La diversa colorazione del territorio nazionale rispetto al rischio dei contagi da Covid 19 sta mettendo a nudo la disarticolazione di un sistema politico ed istituzionale in sofferenza da un paio di decenni.
Si tratta di crepe strutturali evidenziate dal difficile rapporto Stato/Regioni che rende opinabile ogni atto di governo sia che provenga da Palazzo Chigi che dalle Torri e Castelli dei poteri locali.
Sono fonti delle relative disarmonie le interpretazioni di convenienza degli articoli 117 e 120 del Titolo V della Costituzione e l’impianto culturale ed organizzativo di un sistema di partiti più sensibili alle pulsioni dei sondaggi che alla produzione di idee ed all’impostazione di visioni.
I loro leader ai luoghi naturali dei processi della politica sembrano preferire il tramite del tweet come unico mezzo di confronto più adatto allo scambio di accuse e colpe che a produrre sforzi di analisi per l’assunzione di comuni responsabilità.

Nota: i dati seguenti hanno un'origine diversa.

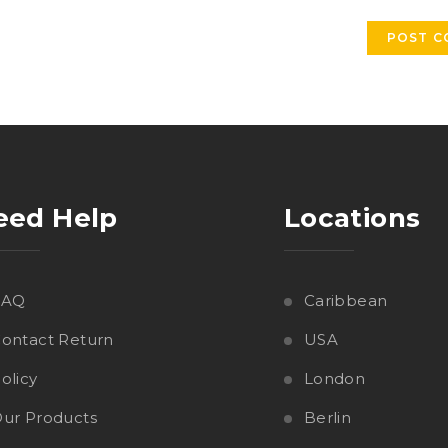
eed Help
Locations
FAQ
Caribbean
ontact Return
USA
olicy
London
ur Products
Berlin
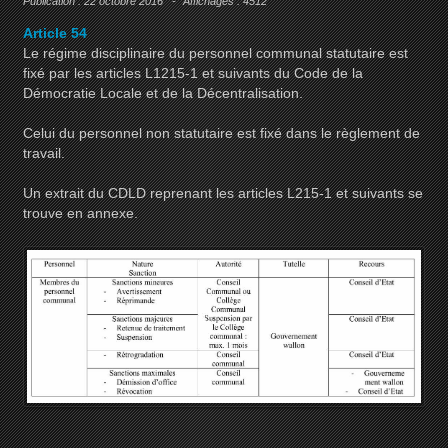
Publication : 22 octobre 2016
Affichages : 4512
Article 54
Le régime disciplinaire du personnel communal statutaire est
fixé par les articles L1215-1 et suivants du Code de la
Démocratie Locale et de la Décentralisation.
Celui du personnel non statutaire est fixé dans le règlement de
travail.
Un extrait du CDLD reprenant les articles L215-1 et suivants se
trouve en annexe.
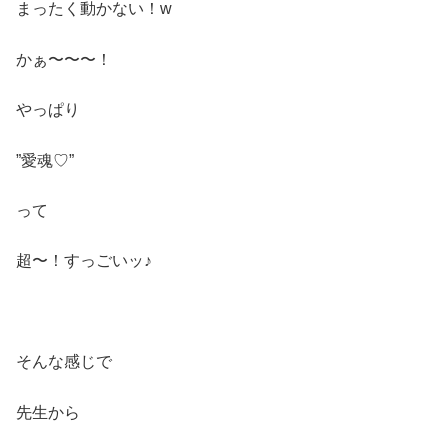
まったく動かない！w
かぁ〜〜〜！
やっぱり
”愛魂♡”
って
超〜！すっごいッ♪
そんな感じで
先生から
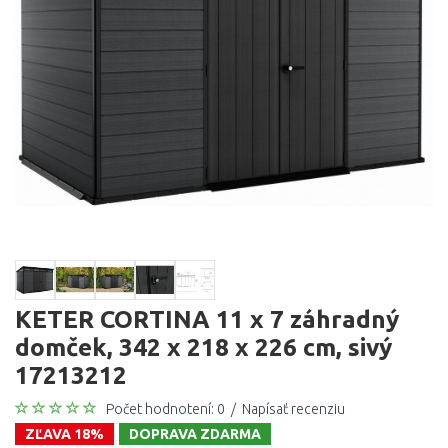
KETER CORTINA 11 x 7 záhradný
domček, 342 x 218 x 226 cm, sivý
17213212
Počet hodnotení: 0
/
Napísať recenziu
ZĽAVA 18%
DOPRAVA ZDARMA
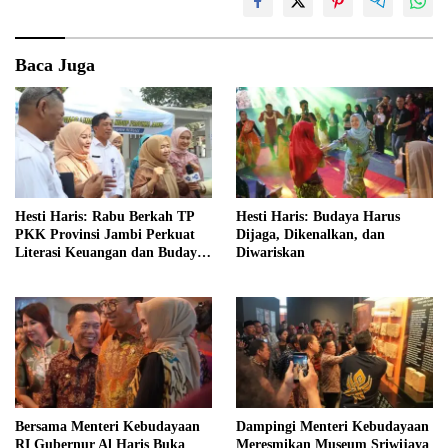
Baca Juga
Hesti Haris: Rabu Berkah TP
Hesti Haris: Budaya Harus
PKK Provinsi Jambi Perkuat
Dijaga, Dikenalkan, dan
Literasi Keuangan dan Budaya
Diwariskan
Kelola Sampah dari Rumah
Bersama Menteri Kebudayaan
Dampingi Menteri Kebudayaan
RI Gubernur Al Haris Buka
Meresmikan Museum Sriwijaya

Fra le tante diatribe andate in onda dalle Alpi a Lampedusa, sono emblematiche quelle intercorse tra il Sindaco di Napoli, Luigi De Magistris, ed il Presidente della Regione, Vincenzo De Luca, a fronte dell’allarmante ed esplicita richiesta di colorare in rosso la Campania, o parte di essa, avanzata, da tanto tempo, dal consulente scientifico del Ministero della Salute, Walter Ricciardi.
Nel caleidoscopio delle disarmonie rientra la vicenda della Calabria e non mancano discordanze di valutazioni anche da parte di organi giurisdizionali sulla priorità della tutela del diritto alla saluta rispetto a quello all’istruzione e viceversa. Sull’argomento hanno fatto scuola i TAR di Bari e Lecce.
Si capiscono, ma non si giustificano, in questo frastuono i segni di manifestazioni di disobbedienza che mettono in discussione la credibilità delle istituzioni, le garanzie del diritto ed i lumi della scienza. Perciò, non è corretto riversare soltanto sui comportamenti maldestri di cittadini strafottenti l’estensione dell’epidemia.
Qualcosa è venuta meno o è sfuggita di mano nella politica di prevenzione e preservazione della salute pubblica a chi ne ha competenze e poteri da esercitare. Da qui il balletto di chi doveva e deve fare cosa, intrecciato tra organi di governo centrale e locali, appellandosi gli e gli altri alla Carta costituzionale che assegna alle Regioni la competenza in materia di Sanità ed al Governo di sostituirsi ai loro organi quando si tratta di garantire “l’incolumità e la sicurezza pubblica” (Art. 120 Cost.).
La risposta all’invocazione del Presidente della Repubblica, Sergio Mattarella, per una leale collaborazione dei diversi livelli istituzionali non sembra avere interpretato il messaggio, avendo le forze politiche mantenuti i loro punti di vista; alcune di esse hanno buttato il pallone in tribuna, come si suol dire in termini calcistici, indicando, come via d’uscita, una revisione del Titolo V della Costituzione, improponibile in questo momento di pandemia anche economica e sociale.
Gli italiani non meritano fughe e prese per i fondelli né di essere selezionati e governati da algoritmi che per loro natura espropriano alla politica i valori del confronto e della rappresentanza democratica. Sarebbe l’eredità più inquietante della pandemia insieme all’oblio delle funzioni del Parlamento, dimezzato e bypassato dalla prassi dei DPCM.
Perciò, vale la pena tenere in mente la seguente frase di sintesi contenuta nella pubblicazione “La matematica è politica” di Chiara Valerio: “La democrazia non istiga alla colpa, ma alla responsabilità”, ed essa, cosi come la matematica, “non subiscono il principio di autorità dell’urgenza”.